Password Reset action/button improvements
A new option to reset passwords of other users is added in WordPress 5.7. This option is added as a Bulk Action in Admin Dashboard → Users page.
Additionally, there is a Quick Action for each user, plus an option in the edit page of each user profile if the logged in user is an administrator.
Iframe Lazy Loading
Similar to HTTPS URL replacement, WordPress 5.7 also replaces iframe tags with a lazy loading, but adding load="lazy" attribute.
This applies to dynamic content such as oEmbed blocks, custom HTML, Block Editor iframes, Classic Editor content, etc.
The existing wp_lazy_loading_enabled, filter applies to iframes as well. Additionally, there is a new wp_iframe_tag_add_loading_attr filter, that works similar to existing wp_img_tag_add_loading_attr, to control the attribute for individual iframes.
Robots Tag API
All WordPress 5.7 sites contain a new HTML <meta> tag, to the <head> section.
<meta name="robots" content="max-image-preview:large" />Search engines interpret this as a hint to show a bigger preview in discover pages and search results.
A new filter called wp_robots allows finer control of this robots tag.

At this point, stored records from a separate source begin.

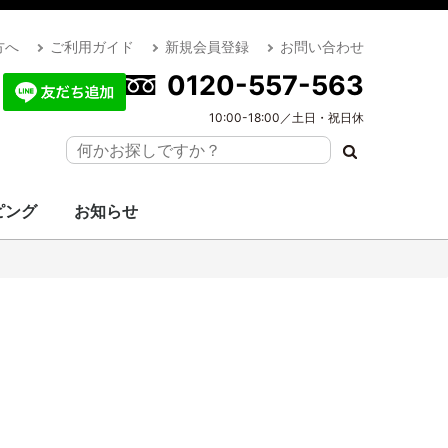
方へ
ご利用ガイド
新規会員登録
お問い合わせ
0120-557-563
10:00-18:00／土日・祝日休
ピング
お知らせ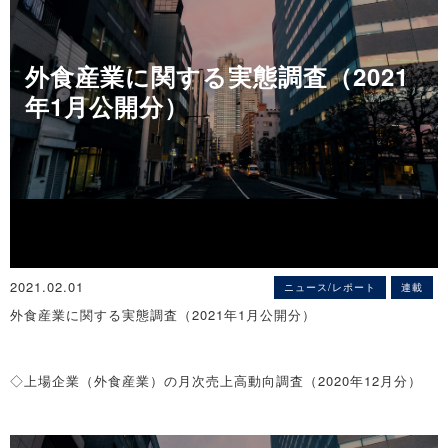
ているものの、一部地域では「まん延防止等重点措置」が適用され
るなど、収束の時期は未だ鮮明には見えていない。一方で、2020年
から延期となった東京五輪・パラリンピックの開催や5Gの本格的な
外食産業に関する実態調査（2021
普及などによる景気回復が期待されている。
年1月公開分）
そこで、帝国データバンクは、2021年度の業績見通しに関する企業
の意識について調査を実施した。本調査は、TDB景気動向調査2021
年3月調査とともに行った。
※調査期間は2021年3月18日～3月31日、調査対象は全国2万3,703
社、有効回答企業数は1万1,261社（回答率47.5％）。なお、業績見
通しに関する調査は2009年2月以降、毎年実施し、今回で13回目
※本調査における詳細データは景気動向オンライン
（https://www.tdb-di.com）に掲載している
2021.02.01
ニュース/レポート
連載
※詳細は
こちら
外食産業に関する実態調査（2021年1月公開分）
◇上場企業（外食産業）の月次売上高動向調査（2020年12月分）
忘年会など年末需要消失、各社減少幅拡大
～ 65社中10社で前年同月の半分以下に ～
情報提供元（出所）：株式会社帝国データバンク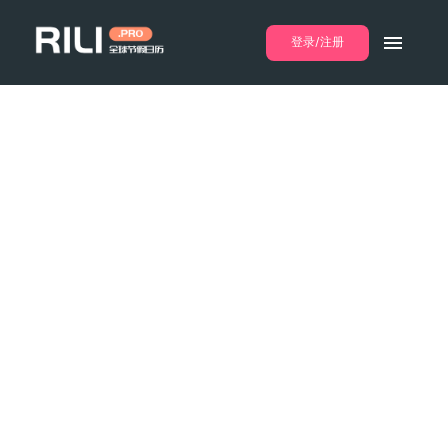
登录/注册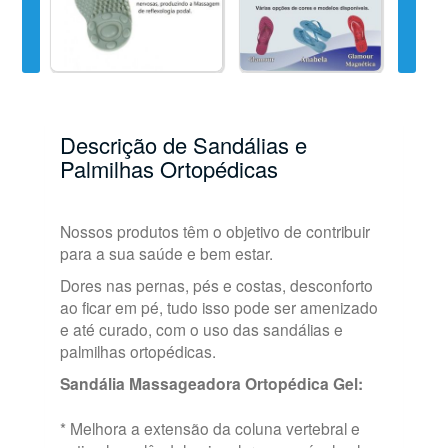
Descrição de Sandálias e
Palmilhas Ortopédicas
Nossos produtos têm o objetivo de contribuir
para a sua saúde e bem estar.
Dores nas pernas, pés e costas, desconforto
ao ficar em pé, tudo isso pode ser amenizado
e até curado, com o uso das sandálias e
palmilhas ortopédicas.
Sandália Massageadora Ortopédica Gel:
* Melhora a extensão da coluna vertebral e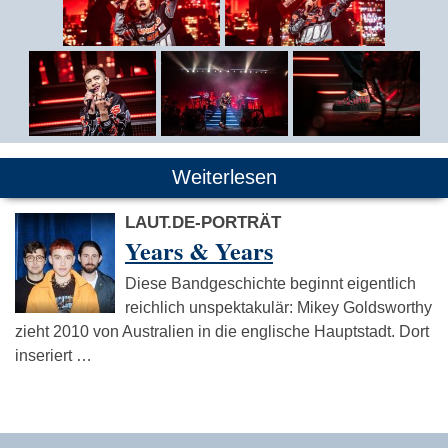
Weiterlesen
LAUT.DE-PORTRÄT
Years & Years
Diese Bandgeschichte beginnt eigentlich
reichlich unspektakulär: Mikey Goldsworthy
zieht 2010 von Australien in die englische Hauptstadt. Dort
inseriert …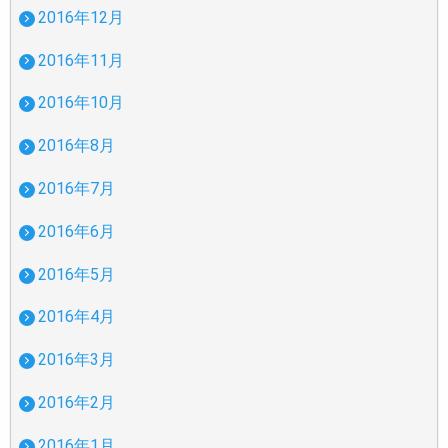
2016年12月
2016年11月
2016年10月
2016年8月
2016年7月
2016年6月
2016年5月
2016年4月
2016年3月
2016年2月
2016年1月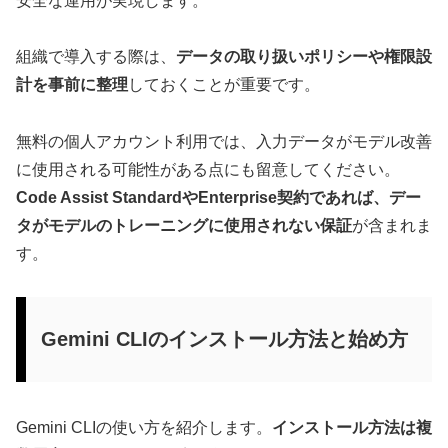
安全な運用が実現します。
組織で導入する際は、
データの取り扱いポリシーや権限設
計を事前に整理
しておくことが重要です。
無料の個人アカウント利用では、入力データがモデル改善
に使用される可能性がある点にも留意してください。
Code Assist StandardやEnterprise契約であれば、デー
タがモデルのトレーニングに使用されない保証
が含まれま
す。
Gemini CLIのインストール方法と始め方
Gemini CLIの使い方を紹介します。
インストール方法は複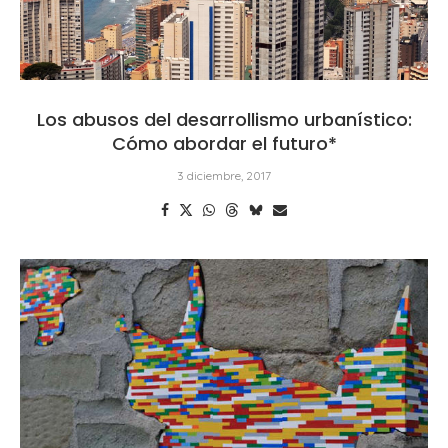
Los abusos del desarrollismo urbanístico:
Cómo abordar el futuro*
3 diciembre, 2017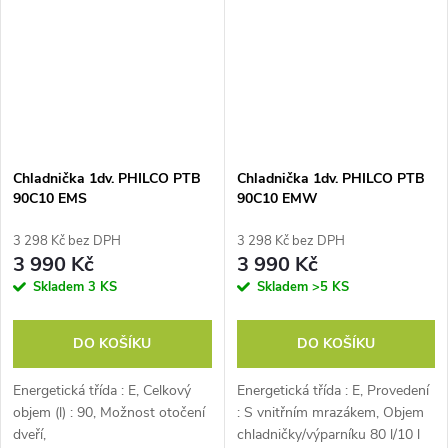
Chladnička 1dv. PHILCO PTB
Chladnička 1dv. PHILCO PTB
90C10 EMS
90C10 EMW
3 298 Kč bez DPH
3 298 Kč bez DPH
3 990 Kč
3 990 Kč
Skladem
3 KS
Skladem
>5 KS
DO KOŠÍKU
DO KOŠÍKU
Energetická třída : E, Celkový
Energetická třída : E, Provedení
objem (l) : 90, Možnost otočení
: S vnitřním mrazákem, Objem
dveří,
chladničky/výparníku 80 l/10 l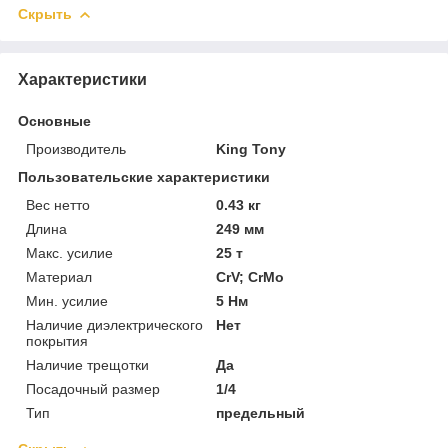
Скрыть
Характеристики
Основные
Производитель
King Tony
Пользовательские характеристики
Вес нетто
0.43 кг
Длина
249 мм
Макс. усилие
25 т
Материал
CrV; CrMo
Мин. усилие
5 Нм
Наличие диэлектрического
Нет
покрытия
Наличие трещотки
Да
Посадочный размер
1/4
Тип
предельный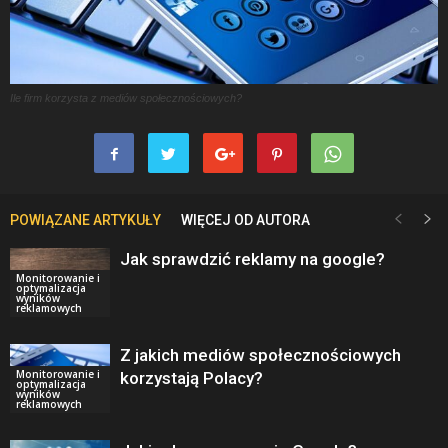
Ile firm korzysta z mediów społecznościowych?
POWIĄZANE ARTYKUŁY
WIĘCEJ OD AUTORA
Jak sprawdzić reklamy na google?
Monitorowanie i
optymalizacja
wyników
reklamowych
Z jakich mediów społecznościowych
Monitorowanie i
korzystają Polacy?
optymalizacja
wyników
reklamowych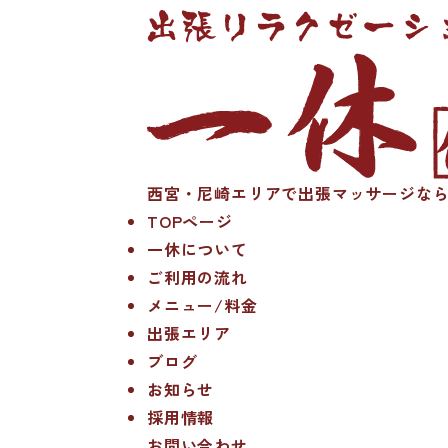
西宮・尼崎エリアで出張マッサージなら
TOPページ
一休について
ご利用の流れ
メニュー/料金
出張エリア
ブログ
お知らせ
採用情報
お問い合わせ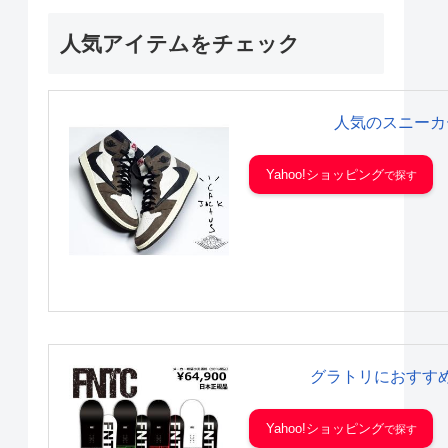
人気アイテムをチェック
人気のスニーカ
Yahoo!ショッピング
グラトリにおすす
Yahoo!ショッピング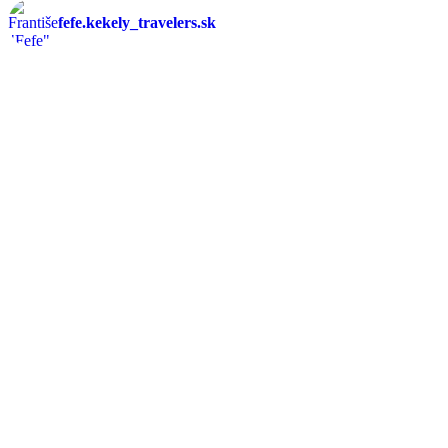
fefe.kekely_travelers.sk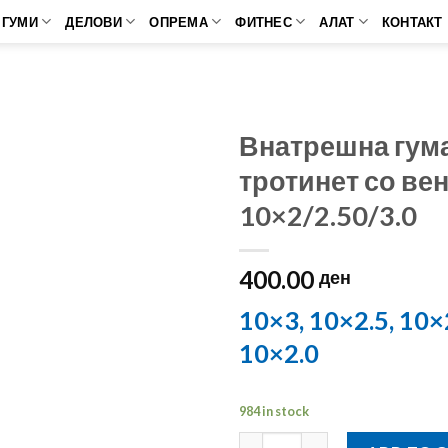
ГУМИ
ДЕЛОВИ
ОПРЕМА
ФИТНЕС
АЛАТ
КОНТАКТ
Внатрешна гума
тротинет со вен
10×2/2.50/3.0
400.00
ден
10×3, 10×2.5, 10×
10×2.0
984 in stock
Внатрешна гума за тротинет со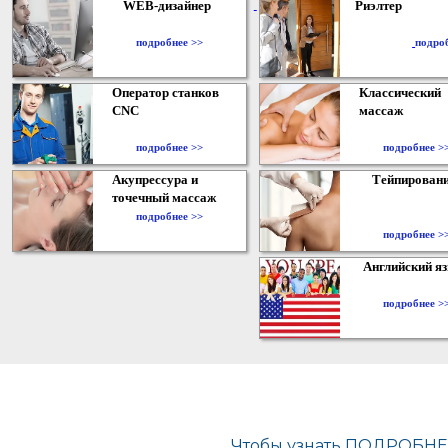
WEB-дизайнер
Риэлтер
​
подробнее >>
подро
Оператор станков
Классический
CNC
массаж
подробнее >>
подробнее >
Акупрессура и
Тейпирован
точечный массаж
подробнее >>
подробнее >
Английский я
подробнее >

In fact the max-image-preview:large value is added via a filter function.
add_filter('wp_robots', 'wp_robots_max_image_preview_large');
function wp_robots_max_image_preview_large(array $robots) {
if (get_option('blog_public')) {
$robots['max-image-preview'] = 'large';
}
return $robots;
}Application Password Improvements
Application Passwords feature added recently to WordPress receives improvements in WordPress 5.7.
- New capabilities: Application Password-related capabilities are added and used in the Rest API:
create_app_password,list_app_passwords,read_app_password,edit_app_password,delete_app_passwords, anddelete_app_password.
- Applications Password names must be unique per-user: When a user adds a new Application Password, the name is checked to be unique for that user. Existing passwords are not affected.
PHP 8 Compatibility
WordPress already passes the whole test suit on PHP 8. WordPress 5.7 also includes a small number of PHP 8 compatibility fixes, so WordPress 5.7 on PHP 8 should be more stable.
The changes include removal of the @ error suppression operator for fatal errors because in PHP 8.0, the @ operator no longer silences fatal errors. This does not apply to @ operator use cases where it tries to silent PHP warnings/notices/etc.
Editor and UI updates
WordPress also contains several improvements in the editor and other UI updates such as accessibility updates with proper color contrast.
WordPress 5.7 ships with Gutenberg 9.9. All its new features are nicely documented and demonstrated at What's new in Gutenberg 9.9.
WordPress 5.7 is a major update with several bug fixes and improvements. It brings improvements to the front-end with editor updates, accessibility improvements, and other improvements to underlying frameworks with jQuery being one of the most important.
WordPress 5.7 will be released on 9th of March 2020. The full changelog of WordPress 5.7 is available at WordPress core Trac.